> _YOUR GOAL_: List each line of the data below that contains the word "label".

------------------------------

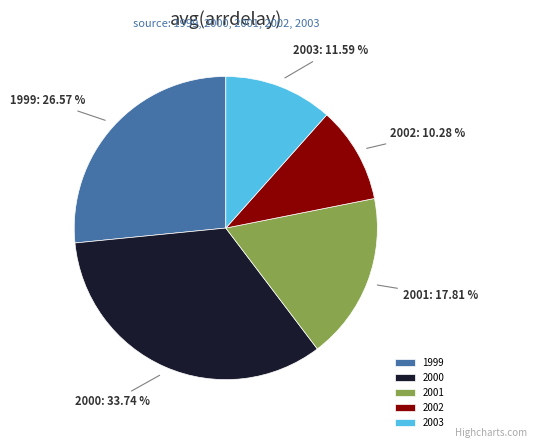

How many slices are in this pie chart?

5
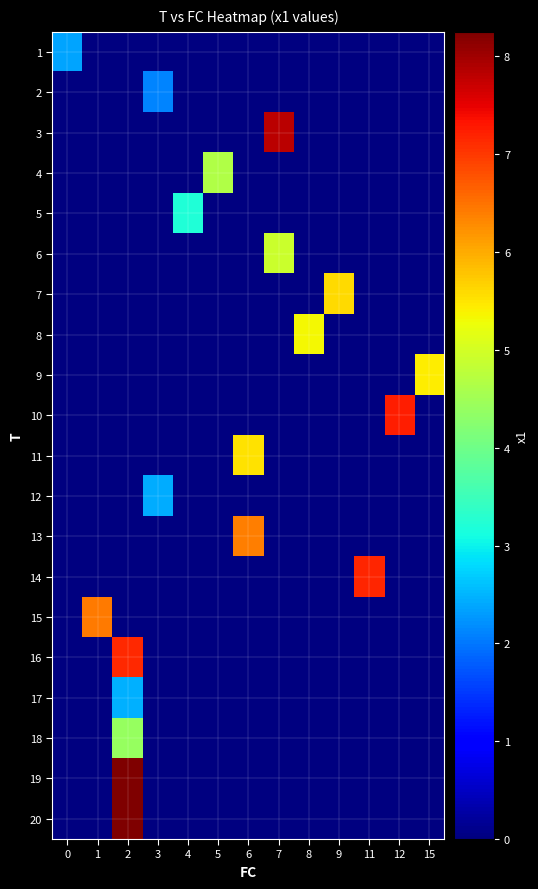

How many series are shown in this chart?

20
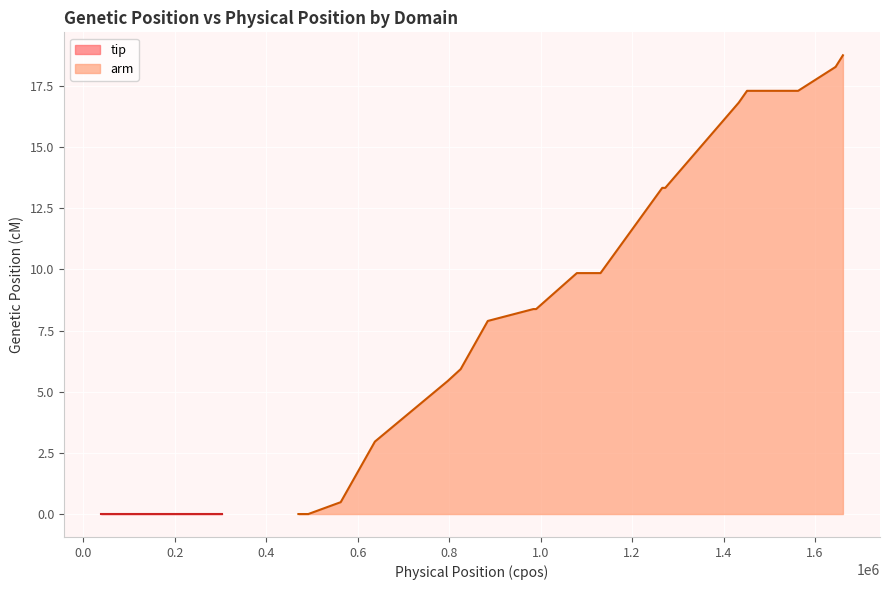

What is the maximum value shown in the chart?

18.8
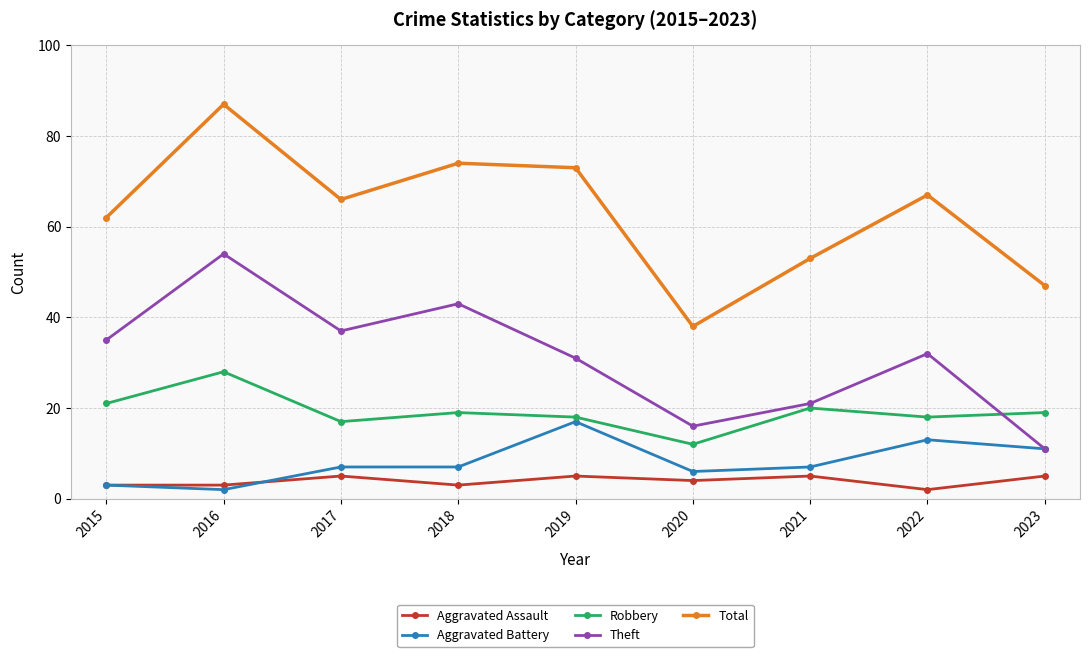

At how many categories does at least one series exceed 65?

5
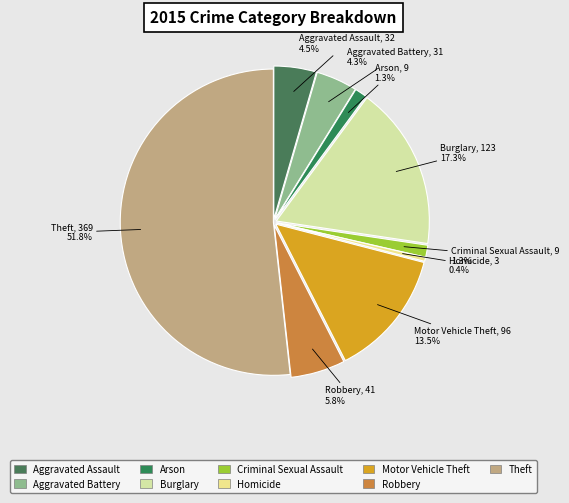

How many segments does this pie chart have?

9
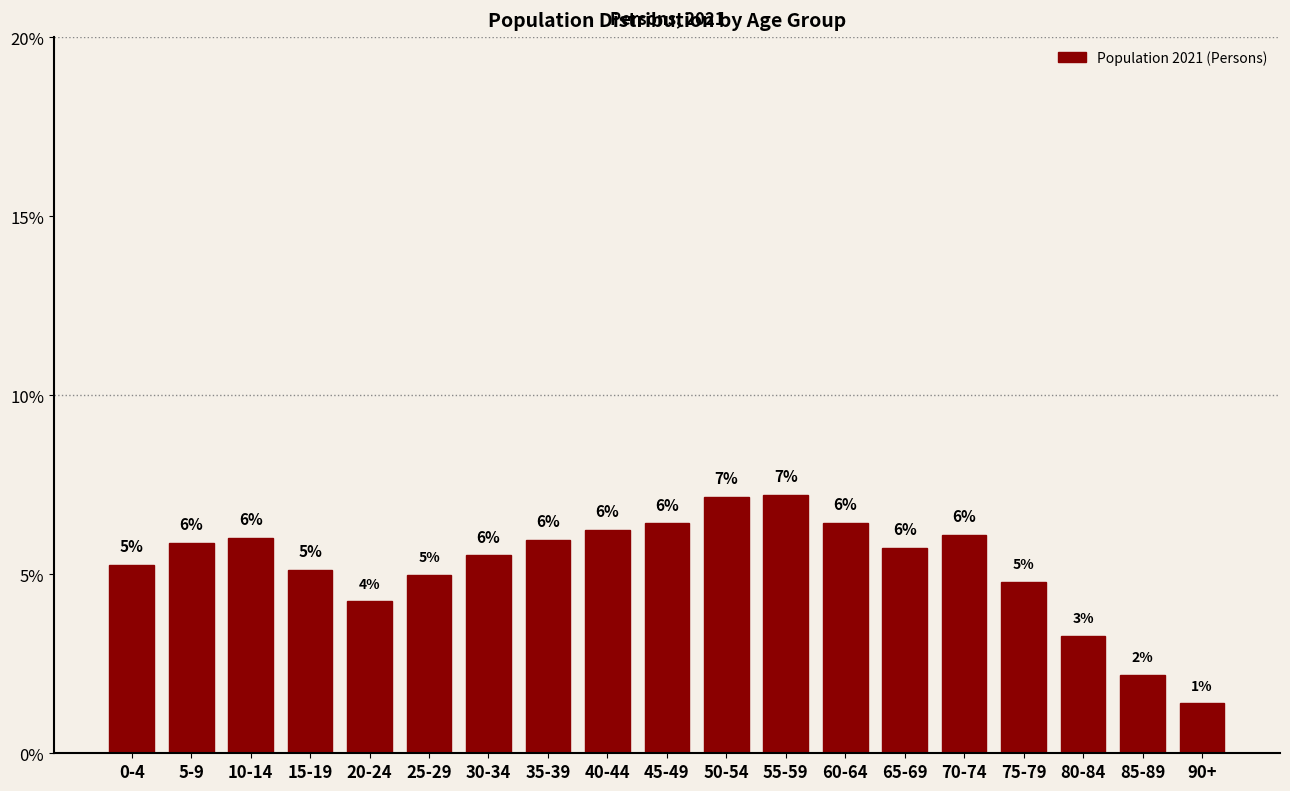

What is the label of the 18th bar from the right?

5-9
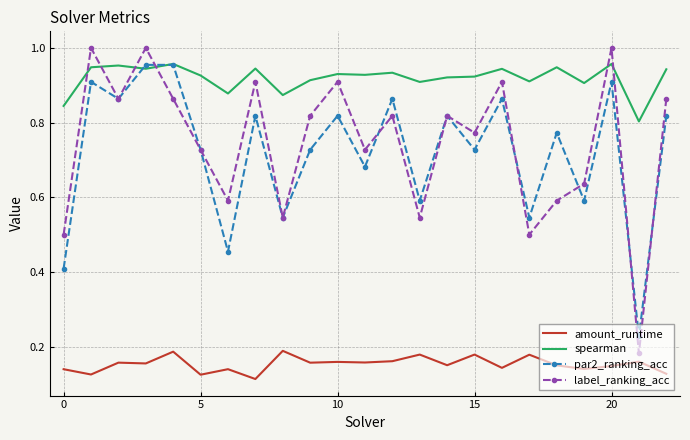

True or false: spearman and amount_runtime intersect in this chart.

False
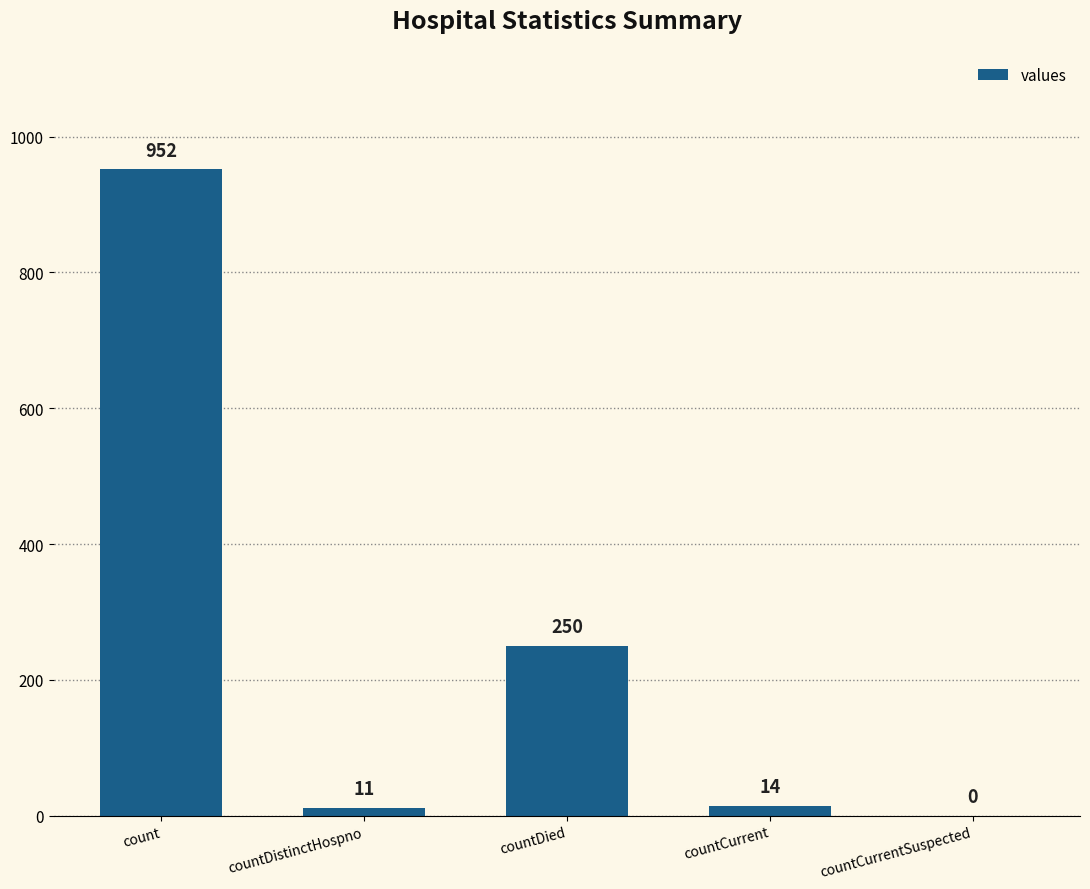

Reading left to right, list all the values displayed in this chart.

count=952	countDistinctHospno=11	countDied=250	countCurrent=14	countCurrentSuspected=0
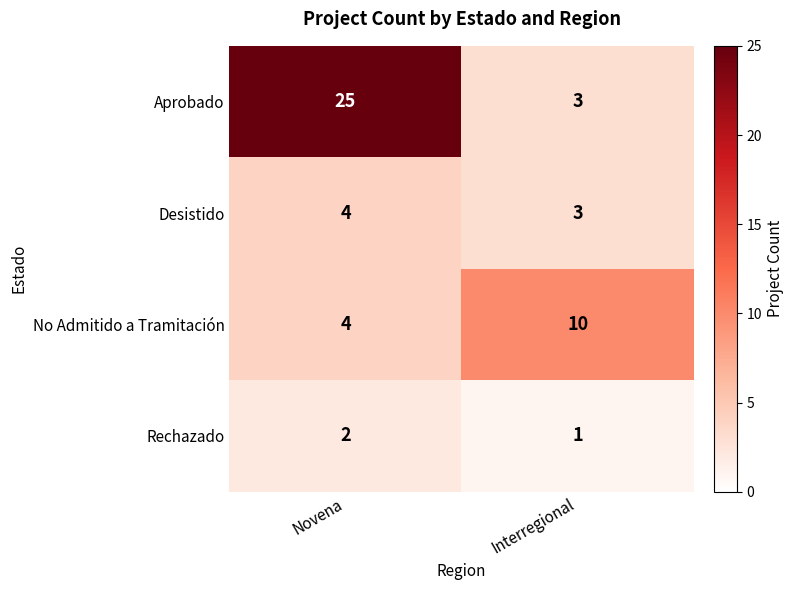

The Aprobado series shows 4 at Interregional. True or false?

False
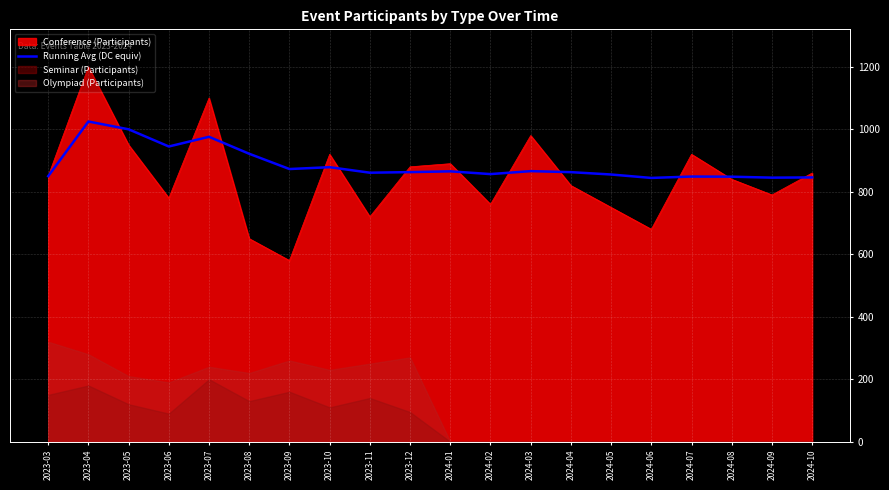

How many points are lower than both their immediate neighbors (excluding endpoints)?

6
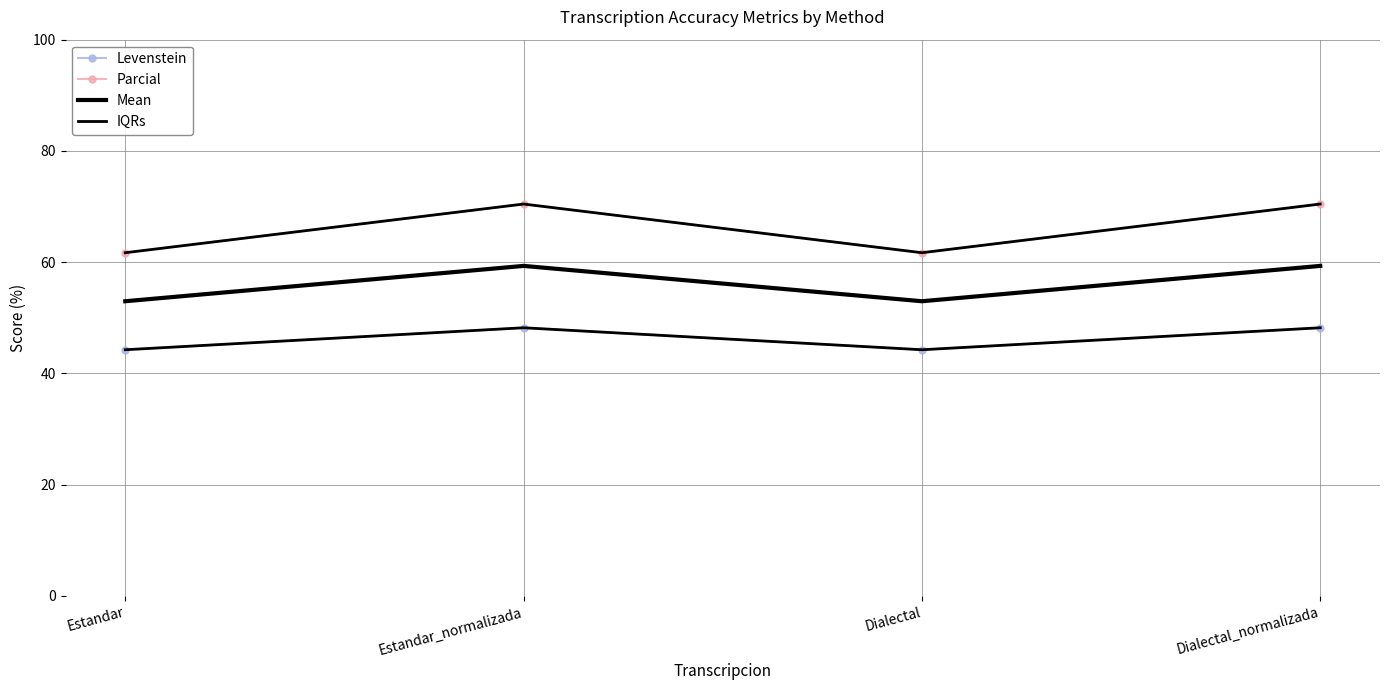

At which label is Levenstein closest to 46?

Estandar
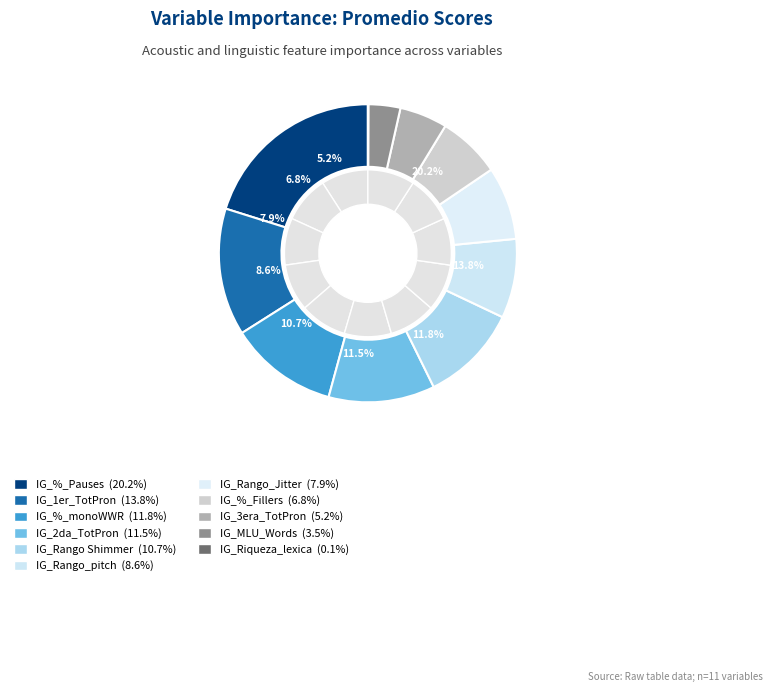

To the nearest percent, what percentage of the pie is IG_3era_TotPron?

5%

------------------------------

> _RESULT BELOW_:
What is the label of the 18th bar from the right?
At which label is Levenstein closest to 46?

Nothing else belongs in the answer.